The Asterisk server had Secure Shell (SSH) available to the Internet. I asked the IT guy why, and he said a contractor maintained the server and needed remote access. Remediation of those problems wouldn’t have been difficult for them; they just had to set up a “demilitarized zone” for all Internet-facing resources and configure a VPN to provide restricted and secure access to those resources. The problem in my mind was that, when you run into big security risks that can easily be fixed, it’s a red flag that alerts you to the extremely low priority that security considerations have been given.

Next, a quick Nessus scan turned up many vulnerabilities. The company was running outdated software for Apache, DNS, Asterisk and other things. No server had been patched in over a year. Some of the servers were even running Telnet, which is an unencrypted method for accessing a Unix server.
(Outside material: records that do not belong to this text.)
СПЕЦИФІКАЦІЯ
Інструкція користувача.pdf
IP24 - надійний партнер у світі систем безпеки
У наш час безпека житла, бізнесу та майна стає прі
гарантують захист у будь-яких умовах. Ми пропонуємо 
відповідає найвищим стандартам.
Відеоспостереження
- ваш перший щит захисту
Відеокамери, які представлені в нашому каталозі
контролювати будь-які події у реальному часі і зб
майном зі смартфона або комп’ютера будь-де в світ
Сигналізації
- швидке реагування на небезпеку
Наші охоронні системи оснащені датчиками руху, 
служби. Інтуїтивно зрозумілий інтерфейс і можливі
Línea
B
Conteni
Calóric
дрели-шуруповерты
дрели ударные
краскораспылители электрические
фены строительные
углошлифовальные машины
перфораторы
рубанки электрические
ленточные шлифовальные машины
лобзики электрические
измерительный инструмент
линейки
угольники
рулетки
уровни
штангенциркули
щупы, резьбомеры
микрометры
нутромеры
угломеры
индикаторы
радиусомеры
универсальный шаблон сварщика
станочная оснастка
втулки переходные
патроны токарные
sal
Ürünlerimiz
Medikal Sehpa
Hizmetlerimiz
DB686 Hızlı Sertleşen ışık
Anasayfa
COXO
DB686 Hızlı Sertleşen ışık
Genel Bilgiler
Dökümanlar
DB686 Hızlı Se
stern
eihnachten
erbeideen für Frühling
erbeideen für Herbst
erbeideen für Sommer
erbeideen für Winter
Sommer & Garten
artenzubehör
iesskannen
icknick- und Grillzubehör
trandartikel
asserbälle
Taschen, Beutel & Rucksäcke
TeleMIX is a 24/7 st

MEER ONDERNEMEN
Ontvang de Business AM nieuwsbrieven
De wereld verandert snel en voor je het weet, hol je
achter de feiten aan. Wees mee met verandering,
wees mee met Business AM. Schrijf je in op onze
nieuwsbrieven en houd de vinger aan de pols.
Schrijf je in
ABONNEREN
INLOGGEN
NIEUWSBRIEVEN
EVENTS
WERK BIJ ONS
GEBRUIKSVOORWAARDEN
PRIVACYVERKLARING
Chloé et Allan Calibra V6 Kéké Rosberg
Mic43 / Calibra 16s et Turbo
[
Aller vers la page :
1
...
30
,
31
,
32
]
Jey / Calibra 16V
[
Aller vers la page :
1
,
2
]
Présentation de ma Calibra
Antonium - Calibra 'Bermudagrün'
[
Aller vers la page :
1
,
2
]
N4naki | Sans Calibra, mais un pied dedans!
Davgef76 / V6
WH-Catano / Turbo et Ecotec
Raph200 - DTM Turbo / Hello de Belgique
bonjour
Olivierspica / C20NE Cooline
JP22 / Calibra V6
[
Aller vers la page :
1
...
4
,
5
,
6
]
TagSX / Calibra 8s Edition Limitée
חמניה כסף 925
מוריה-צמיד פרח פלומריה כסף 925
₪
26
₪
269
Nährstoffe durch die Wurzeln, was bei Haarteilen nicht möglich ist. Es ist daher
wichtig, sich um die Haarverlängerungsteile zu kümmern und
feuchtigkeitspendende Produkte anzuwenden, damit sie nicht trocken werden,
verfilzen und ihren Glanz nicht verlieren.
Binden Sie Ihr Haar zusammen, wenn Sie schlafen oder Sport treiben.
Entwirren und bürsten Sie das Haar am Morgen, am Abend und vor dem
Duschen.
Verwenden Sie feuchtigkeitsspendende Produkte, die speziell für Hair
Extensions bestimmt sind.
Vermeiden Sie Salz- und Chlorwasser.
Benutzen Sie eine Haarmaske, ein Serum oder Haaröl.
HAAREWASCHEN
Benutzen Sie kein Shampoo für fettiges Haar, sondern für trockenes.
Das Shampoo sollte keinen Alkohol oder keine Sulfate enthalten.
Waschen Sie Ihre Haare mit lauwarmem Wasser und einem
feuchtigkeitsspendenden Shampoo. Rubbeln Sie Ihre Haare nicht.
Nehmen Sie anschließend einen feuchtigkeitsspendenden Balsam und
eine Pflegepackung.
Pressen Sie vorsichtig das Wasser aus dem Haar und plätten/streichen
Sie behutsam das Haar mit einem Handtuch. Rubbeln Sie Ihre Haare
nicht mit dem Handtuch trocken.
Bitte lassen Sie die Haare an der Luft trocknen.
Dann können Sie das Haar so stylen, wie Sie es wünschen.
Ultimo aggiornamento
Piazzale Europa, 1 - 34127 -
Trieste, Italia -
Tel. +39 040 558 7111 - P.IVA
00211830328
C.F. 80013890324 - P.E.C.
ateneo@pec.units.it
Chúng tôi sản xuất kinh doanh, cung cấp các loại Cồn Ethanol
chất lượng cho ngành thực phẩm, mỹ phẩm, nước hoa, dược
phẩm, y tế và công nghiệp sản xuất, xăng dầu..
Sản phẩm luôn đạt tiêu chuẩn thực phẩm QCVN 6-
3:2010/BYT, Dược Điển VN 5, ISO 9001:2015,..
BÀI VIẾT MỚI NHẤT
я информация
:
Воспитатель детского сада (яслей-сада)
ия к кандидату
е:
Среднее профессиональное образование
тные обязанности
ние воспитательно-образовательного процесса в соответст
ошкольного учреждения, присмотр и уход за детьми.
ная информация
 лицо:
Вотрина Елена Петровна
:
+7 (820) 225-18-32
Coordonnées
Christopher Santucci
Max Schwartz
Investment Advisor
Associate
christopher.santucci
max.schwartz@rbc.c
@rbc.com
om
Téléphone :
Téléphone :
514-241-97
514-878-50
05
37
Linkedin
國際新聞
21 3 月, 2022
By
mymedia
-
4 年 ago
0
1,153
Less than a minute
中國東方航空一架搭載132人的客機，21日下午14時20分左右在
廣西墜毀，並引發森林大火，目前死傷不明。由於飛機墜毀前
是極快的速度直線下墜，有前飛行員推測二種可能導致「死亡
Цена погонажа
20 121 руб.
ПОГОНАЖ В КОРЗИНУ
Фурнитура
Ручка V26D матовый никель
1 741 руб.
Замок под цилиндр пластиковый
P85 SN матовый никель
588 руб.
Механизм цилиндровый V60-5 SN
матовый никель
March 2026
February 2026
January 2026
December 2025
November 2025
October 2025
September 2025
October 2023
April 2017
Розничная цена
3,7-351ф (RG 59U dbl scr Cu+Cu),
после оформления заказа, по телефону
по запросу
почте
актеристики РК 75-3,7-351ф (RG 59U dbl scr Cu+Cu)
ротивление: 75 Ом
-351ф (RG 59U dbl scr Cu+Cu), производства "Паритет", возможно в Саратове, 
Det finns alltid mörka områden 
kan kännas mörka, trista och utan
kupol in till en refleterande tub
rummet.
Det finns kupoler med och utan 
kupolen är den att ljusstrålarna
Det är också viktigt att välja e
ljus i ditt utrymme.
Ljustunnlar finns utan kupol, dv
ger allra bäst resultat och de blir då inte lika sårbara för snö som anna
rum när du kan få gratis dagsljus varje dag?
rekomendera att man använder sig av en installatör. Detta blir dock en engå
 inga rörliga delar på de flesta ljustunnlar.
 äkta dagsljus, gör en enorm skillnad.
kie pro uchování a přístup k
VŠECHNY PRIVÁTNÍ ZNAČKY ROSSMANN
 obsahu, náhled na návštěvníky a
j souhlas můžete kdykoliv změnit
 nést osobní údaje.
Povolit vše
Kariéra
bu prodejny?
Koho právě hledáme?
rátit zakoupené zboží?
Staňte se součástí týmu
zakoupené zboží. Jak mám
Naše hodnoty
Such servers should never be exposed to the public Internet; due to the lack of proper hygiene and network segmentation, I had to consider the entire network compromised. Although what I had already seen had prepared me for some real problems, I was still surprised that, in an age of breaches, a company could be so irresponsible about securing its infrastructure.

I then turned my attention to the cloud-based enterprise applications that the company was using, including Salesforce, Google Docs and QuickBooks. The big problem here was that the list of active users retained many people who had been terminated — and some of them were still actively logging in. In the case of Google Docs, many sensitive documents had been recently modified by a user who had been terminated more than a year earlier. On top of that, password policies hadn’t been implemented, and many users had weak passwords with no expiration.

Obviously, I had my hands full.

My first order of business was to secure the source code, which is our main interest in this company. I had the entire source code tree evaluated for any signs of manipulation; luckily, it was clean. I then had it moved to our own source code repository and decommissioned the old server.

I drafted a remediation plan to close the egregious security holes, the eventual plan being to decommission all of the acquired company’s internal infrastructure and migrate data and people to our own corporate servers. I felt it was too risky to even attempt to integrate its network with ours. And of course, with the enterprise cloud-based applications, we’ll be terminating accounts and securing data.